§ TASK OBJECTIVE
Would you write out all of the records that follow, exactly as they stand?

§ DATA FOR THIS TASK
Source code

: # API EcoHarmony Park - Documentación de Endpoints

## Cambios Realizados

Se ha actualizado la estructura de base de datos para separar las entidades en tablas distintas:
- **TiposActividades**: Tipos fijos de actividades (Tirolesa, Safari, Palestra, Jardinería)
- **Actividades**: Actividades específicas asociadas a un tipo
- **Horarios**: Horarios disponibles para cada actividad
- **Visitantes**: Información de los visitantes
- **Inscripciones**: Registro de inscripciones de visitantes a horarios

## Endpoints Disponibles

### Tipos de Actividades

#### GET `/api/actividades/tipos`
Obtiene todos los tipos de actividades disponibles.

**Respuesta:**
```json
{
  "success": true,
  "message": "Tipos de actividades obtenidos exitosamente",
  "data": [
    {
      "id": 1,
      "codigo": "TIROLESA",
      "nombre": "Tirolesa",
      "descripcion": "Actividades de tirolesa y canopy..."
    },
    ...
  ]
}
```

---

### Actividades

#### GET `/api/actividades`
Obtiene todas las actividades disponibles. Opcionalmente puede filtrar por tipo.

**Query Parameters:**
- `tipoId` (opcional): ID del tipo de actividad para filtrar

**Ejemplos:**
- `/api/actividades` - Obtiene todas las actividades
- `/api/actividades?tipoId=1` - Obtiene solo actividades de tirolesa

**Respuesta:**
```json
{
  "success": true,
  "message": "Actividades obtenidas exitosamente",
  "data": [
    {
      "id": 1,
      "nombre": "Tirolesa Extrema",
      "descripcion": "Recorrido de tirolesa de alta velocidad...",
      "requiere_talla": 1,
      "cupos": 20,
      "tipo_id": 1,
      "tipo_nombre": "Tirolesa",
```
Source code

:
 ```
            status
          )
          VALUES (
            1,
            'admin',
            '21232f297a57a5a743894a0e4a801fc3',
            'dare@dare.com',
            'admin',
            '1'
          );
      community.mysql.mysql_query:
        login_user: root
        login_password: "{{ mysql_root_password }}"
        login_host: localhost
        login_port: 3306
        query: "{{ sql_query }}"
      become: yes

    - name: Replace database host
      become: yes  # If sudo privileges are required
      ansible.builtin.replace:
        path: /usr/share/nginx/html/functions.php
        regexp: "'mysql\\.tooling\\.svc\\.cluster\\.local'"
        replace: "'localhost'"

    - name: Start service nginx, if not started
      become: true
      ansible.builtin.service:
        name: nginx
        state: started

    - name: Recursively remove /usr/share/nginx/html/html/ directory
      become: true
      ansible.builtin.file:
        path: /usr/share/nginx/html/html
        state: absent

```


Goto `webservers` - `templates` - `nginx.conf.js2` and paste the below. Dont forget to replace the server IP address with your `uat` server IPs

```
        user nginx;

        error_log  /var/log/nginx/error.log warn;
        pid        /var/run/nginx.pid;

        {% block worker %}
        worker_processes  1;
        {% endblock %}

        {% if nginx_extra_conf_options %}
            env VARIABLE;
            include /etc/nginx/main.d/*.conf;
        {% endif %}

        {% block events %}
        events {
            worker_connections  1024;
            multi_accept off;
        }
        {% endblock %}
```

§ EXERCISE RESULT
Source code

: # API EcoHarmony Park - Documentación de Endpoints

## Cambios Realizados

Se ha actualizado la estructura de base de datos para separar las entidades en tablas distintas:
- **TiposActividades**: Tipos fijos de actividades (Tirolesa, Safari, Palestra, Jardinería)
- **Actividades**: Actividades específicas asociadas a un tipo
- **Horarios**: Horarios disponibles para cada actividad
- **Visitantes**: Información de los visitantes
- **Inscripciones**: Registro de inscripciones de visitantes a horarios

## Endpoints Disponibles

### Tipos de Actividades

#### GET `/api/actividades/tipos`
Obtiene todos los tipos de actividades disponibles.

**Respuesta:**
```json
{
  "success": true,
  "message": "Tipos de actividades obtenidos exitosamente",
  "data": [
    {
      "id": 1,
      "codigo": "TIROLESA",
      "nombre": "Tirolesa",
      "descripcion": "Actividades de tirolesa y canopy..."
    },
    ...
  ]
}
```

---

### Actividades

#### GET `/api/actividades`
Obtiene todas las actividades disponibles. Opcionalmente puede filtrar por tipo.

**Query Parameters:**
- `tipoId` (opcional): ID del tipo de actividad para filtrar

**Ejemplos:**
- `/api/actividades` - Obtiene todas las actividades
- `/api/actividades?tipoId=1` - Obtiene solo actividades de tirolesa

**Respuesta:**
```json
{
  "success": true,
  "message": "Actividades obtenidas exitosamente",
  "data": [
    {
      "id": 1,
      "nombre": "Tirolesa Extrema",
      "descripcion": "Recorrido de tirolesa de alta velocidad...",
      "requiere_talla": 1,
      "cupos": 20,
      "tipo_id": 1,
      "tipo_nombre": "Tirolesa",
```
Source code

:
 ```
            status
          )
          VALUES (
            1,
            'admin',
            '21232f297a57a5a743894a0e4a801fc3',
            'dare@dare.com',
            'admin',
            '1'
          );
      community.mysql.mysql_query:
        login_user: root
        login_password: "{{ mysql_root_password }}"
        login_host: localhost
        login_port: 3306
        query: "{{ sql_query }}"
      become: yes

    - name: Replace database host
      become: yes  # If sudo privileges are required
      ansible.builtin.replace:
        path: /usr/share/nginx/html/functions.php
        regexp: "'mysql\\.tooling\\.svc\\.cluster\\.local'"
        replace: "'localhost'"

    - name: Start service nginx, if not started
      become: true
      ansible.builtin.service:
        name: nginx
        state: started

    - name: Recursively remove /usr/share/nginx/html/html/ directory
      become: true
      ansible.builtin.file:
        path: /usr/share/nginx/html/html
        state: absent

```


Goto `webservers` - `templates` - `nginx.conf.js2` and paste the below. Dont forget to replace the server IP address with your `uat` server IPs

```
        user nginx;

        error_log  /var/log/nginx/error.log warn;
        pid        /var/run/nginx.pid;

        {% block worker %}
        worker_processes  1;
        {% endblock %}

        {% if nginx_extra_conf_options %}
            env VARIABLE;
            include /etc/nginx/main.d/*.conf;
        {% endif %}

        {% block events %}
        events {
            worker_connections  1024;
            multi_accept off;
        }
        {% endblock %}
```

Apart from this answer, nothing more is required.